Students understand the relevance and context of hybrid cloud service architectures in order to deliver highly scalable, cost-effective and secure business analytics platforms. They know all necessary features for developers, data scientists, and analysts to store and process highly diverse, complex data of all sizes. In addition, they can efficiently utilize the benefits of business agility and the on-going scaling of cloud-based analytics services.
Students are able to design and implement the required service architectures and their interfaces holistically and according to requirements.
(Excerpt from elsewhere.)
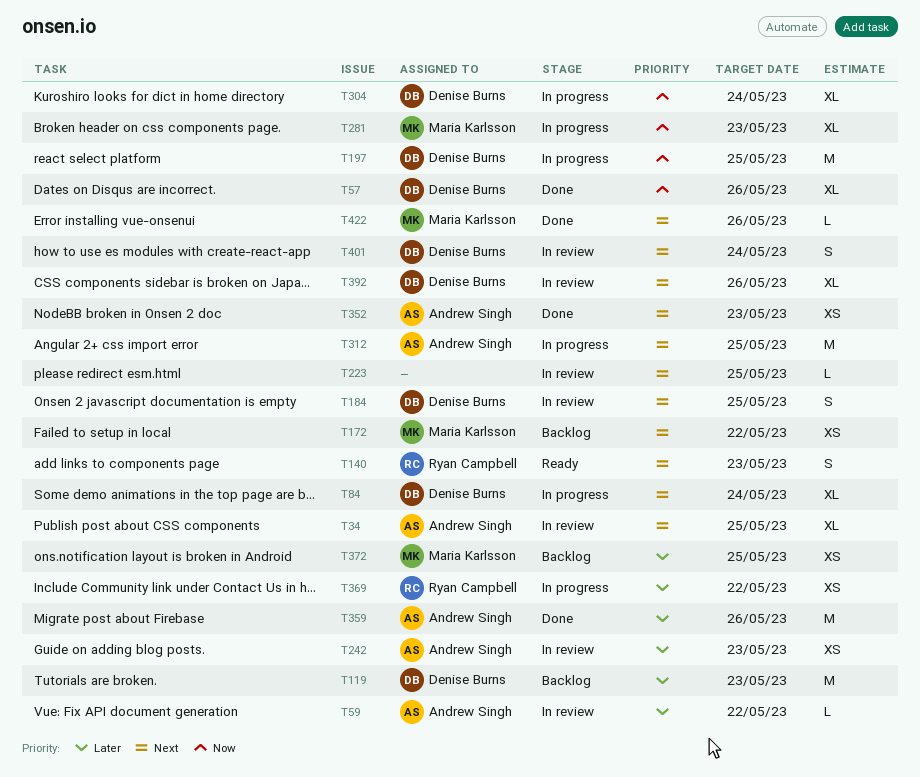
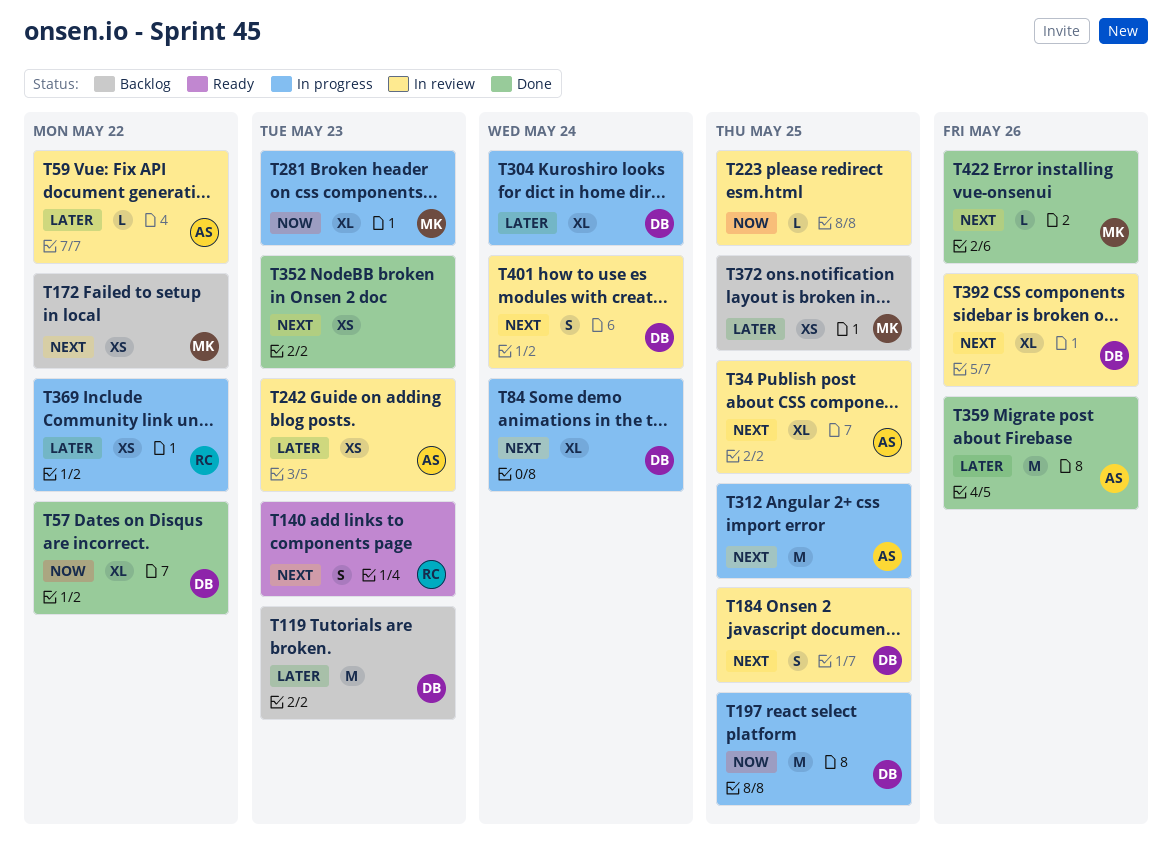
T57, due: May 26 -> May 22
T223, priority: Next -> Now
T304, priority: Now -> Later
T352, owner: Andrew Singh -> none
They have an end-to-end understanding of the different distributed data storages, as well as high-level parallel data transformation and processing, to quickly gain valuable information from complex data.

Recommended or required reading and other learning resources / tools

Books: N. Marz and J. Warren, Big Data - Principles and best practices of scaleable real-time data systems, Shelter Island - New York: Manning Publications Co., 2015. T. White, Hadoop - The Definite Guide (4th edition), Sebastopol, California: O’Reilly Media, Inc., 2015. Z. Tejada, Mastering Azure Analytics. Architecting in the Cloud with Azure Data Lake, HDInsight, and Spark. Sebastopol CA: O`Reilly Media Inc., 2017.
Journals: various articles and online documentaries

Mode of delivery

2 THW Lecture, 2 THW Tutorial

Prerequisites and co-requisites

IT infrastructure and basics

Assessment methods and criteria

Lecture: final exam, Tutorial: continuous appraisal